◆ Exercise requirements: Every record should be written out again in full, with no character altered.

◆ Recorded data:

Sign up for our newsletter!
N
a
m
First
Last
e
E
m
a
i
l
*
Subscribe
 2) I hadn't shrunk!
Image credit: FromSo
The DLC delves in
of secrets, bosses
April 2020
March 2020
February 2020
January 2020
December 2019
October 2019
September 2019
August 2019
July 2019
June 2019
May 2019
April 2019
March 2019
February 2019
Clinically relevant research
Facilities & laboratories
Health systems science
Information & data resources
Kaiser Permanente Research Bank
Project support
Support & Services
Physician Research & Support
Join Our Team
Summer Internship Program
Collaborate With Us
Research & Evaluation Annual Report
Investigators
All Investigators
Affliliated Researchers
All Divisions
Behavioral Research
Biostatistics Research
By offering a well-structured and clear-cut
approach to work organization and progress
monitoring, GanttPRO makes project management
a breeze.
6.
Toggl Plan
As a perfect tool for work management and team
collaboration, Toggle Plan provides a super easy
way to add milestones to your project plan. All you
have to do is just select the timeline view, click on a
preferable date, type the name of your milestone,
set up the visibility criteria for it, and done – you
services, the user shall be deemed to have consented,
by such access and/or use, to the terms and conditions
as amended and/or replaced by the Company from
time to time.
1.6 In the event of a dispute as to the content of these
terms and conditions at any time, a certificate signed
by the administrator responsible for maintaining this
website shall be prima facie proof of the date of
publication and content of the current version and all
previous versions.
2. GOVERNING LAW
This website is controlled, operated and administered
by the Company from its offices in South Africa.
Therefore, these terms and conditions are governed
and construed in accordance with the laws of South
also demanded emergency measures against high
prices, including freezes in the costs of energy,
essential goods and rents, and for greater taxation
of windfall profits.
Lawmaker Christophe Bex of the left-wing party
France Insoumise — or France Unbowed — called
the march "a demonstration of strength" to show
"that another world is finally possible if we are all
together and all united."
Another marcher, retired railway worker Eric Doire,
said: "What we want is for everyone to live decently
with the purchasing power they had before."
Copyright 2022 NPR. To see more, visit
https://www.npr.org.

◆ Solution for this exercise:
Sign up for our newsletter!
N
a
m
First
Last
e
E
m
a
i
l
*
Subscribe
 2) I hadn't shrunk!
Image credit: FromSo
The DLC delves in
of secrets, bosses
April 2020
March 2020
February 2020
January 2020
December 2019
October 2019
September 2019
August 2019
July 2019
June 2019
May 2019
April 2019
March 2019
February 2019
Clinically relevant research
Facilities & laboratories
Health systems science
Information & data resources
Kaiser Permanente Research Bank
Project support
Support & Services
Physician Research & Support
Join Our Team
Summer Internship Program
Collaborate With Us
Research & Evaluation Annual Report
Investigators
All Investigators
Affliliated Researchers
All Divisions
Behavioral Research
Biostatistics Research
By offering a well-structured and clear-cut
approach to work organization and progress
monitoring, GanttPRO makes project management
a breeze.
6.
Toggl Plan
As a perfect tool for work management and team
collaboration, Toggle Plan provides a super easy
way to add milestones to your project plan. All you
have to do is just select the timeline view, click on a
preferable date, type the name of your milestone,
set up the visibility criteria for it, and done – you
services, the user shall be deemed to have consented,
by such access and/or use, to the terms and conditions
as amended and/or replaced by the Company from
time to time.
1.6 In the event of a dispute as to the content of these
terms and conditions at any time, a certificate signed
by the administrator responsible for maintaining this
website shall be prima facie proof of the date of
publication and content of the current version and all
previous versions.
2. GOVERNING LAW
This website is controlled, operated and administered
by the Company from its offices in South Africa.
Therefore, these terms and conditions are governed
and construed in accordance with the laws of South
also demanded emergency measures against high
prices, including freezes in the costs of energy,
essential goods and rents, and for greater taxation
of windfall profits.
Lawmaker Christophe Bex of the left-wing party
France Insoumise — or France Unbowed — called
the march "a demonstration of strength" to show
"that another world is finally possible if we are all
together and all united."
Another marcher, retired railway worker Eric Doire,
said: "What we want is for everyone to live decently
with the purchasing power they had before."
Copyright 2022 NPR. To see more, visit
https://www.npr.org.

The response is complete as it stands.